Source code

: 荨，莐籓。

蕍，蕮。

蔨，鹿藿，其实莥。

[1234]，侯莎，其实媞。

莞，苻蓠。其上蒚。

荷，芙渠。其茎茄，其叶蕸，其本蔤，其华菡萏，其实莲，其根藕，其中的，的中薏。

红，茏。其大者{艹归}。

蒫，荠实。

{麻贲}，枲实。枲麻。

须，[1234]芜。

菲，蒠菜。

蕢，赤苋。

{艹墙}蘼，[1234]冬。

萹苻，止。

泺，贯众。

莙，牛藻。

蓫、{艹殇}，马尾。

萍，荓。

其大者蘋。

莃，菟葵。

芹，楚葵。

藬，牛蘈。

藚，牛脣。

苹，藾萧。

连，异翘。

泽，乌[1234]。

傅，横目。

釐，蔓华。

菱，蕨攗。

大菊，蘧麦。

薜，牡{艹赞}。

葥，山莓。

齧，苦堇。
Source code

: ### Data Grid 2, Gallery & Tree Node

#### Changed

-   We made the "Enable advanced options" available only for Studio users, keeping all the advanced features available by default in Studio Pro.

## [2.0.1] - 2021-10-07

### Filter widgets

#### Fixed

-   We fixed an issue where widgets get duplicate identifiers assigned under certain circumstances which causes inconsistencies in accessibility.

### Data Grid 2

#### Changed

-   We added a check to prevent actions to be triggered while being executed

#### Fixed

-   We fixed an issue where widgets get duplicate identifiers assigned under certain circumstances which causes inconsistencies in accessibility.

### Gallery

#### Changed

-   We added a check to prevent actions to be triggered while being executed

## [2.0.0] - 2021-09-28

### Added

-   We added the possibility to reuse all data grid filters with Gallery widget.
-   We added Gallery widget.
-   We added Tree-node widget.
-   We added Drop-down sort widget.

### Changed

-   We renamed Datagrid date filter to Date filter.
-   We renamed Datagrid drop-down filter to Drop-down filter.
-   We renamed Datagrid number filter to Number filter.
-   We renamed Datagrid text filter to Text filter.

:::

Copy out every entry above, character for character, with nothing changed, added, or left out.

Source code

: 荨，莐籓。

蕍，蕮。

蔨，鹿藿，其实莥。

[1234]，侯莎，其实媞。

莞，苻蓠。其上蒚。

荷，芙渠。其茎茄，其叶蕸，其本蔤，其华菡萏，其实莲，其根藕，其中的，的中薏。

红，茏。其大者{艹归}。

蒫，荠实。

{麻贲}，枲实。枲麻。

须，[1234]芜。

菲，蒠菜。

蕢，赤苋。

{艹墙}蘼，[1234]冬。

萹苻，止。

泺，贯众。

莙，牛藻。

蓫、{艹殇}，马尾。

萍，荓。

其大者蘋。

莃，菟葵。

芹，楚葵。

藬，牛蘈。

藚，牛脣。

苹，藾萧。

连，异翘。

泽，乌[1234]。

傅，横目。

釐，蔓华。

菱，蕨攗。

大菊，蘧麦。

薜，牡{艹赞}。

葥，山莓。

齧，苦堇。
Source code

: ### Data Grid 2, Gallery & Tree Node

#### Changed

-   We made the "Enable advanced options" available only for Studio users, keeping all the advanced features available by default in Studio Pro.

## [2.0.1] - 2021-10-07

### Filter widgets

#### Fixed

-   We fixed an issue where widgets get duplicate identifiers assigned under certain circumstances which causes inconsistencies in accessibility.

### Data Grid 2

#### Changed

-   We added a check to prevent actions to be triggered while being executed

#### Fixed

-   We fixed an issue where widgets get duplicate identifiers assigned under certain circumstances which causes inconsistencies in accessibility.

### Gallery

#### Changed

-   We added a check to prevent actions to be triggered while being executed

## [2.0.0] - 2021-09-28

### Added

-   We added the possibility to reuse all data grid filters with Gallery widget.
-   We added Gallery widget.
-   We added Tree-node widget.
-   We added Drop-down sort widget.

### Changed

-   We renamed Datagrid date filter to Date filter.
-   We renamed Datagrid drop-down filter to Drop-down filter.
-   We renamed Datagrid number filter to Number filter.
-   We renamed Datagrid text filter to Text filter.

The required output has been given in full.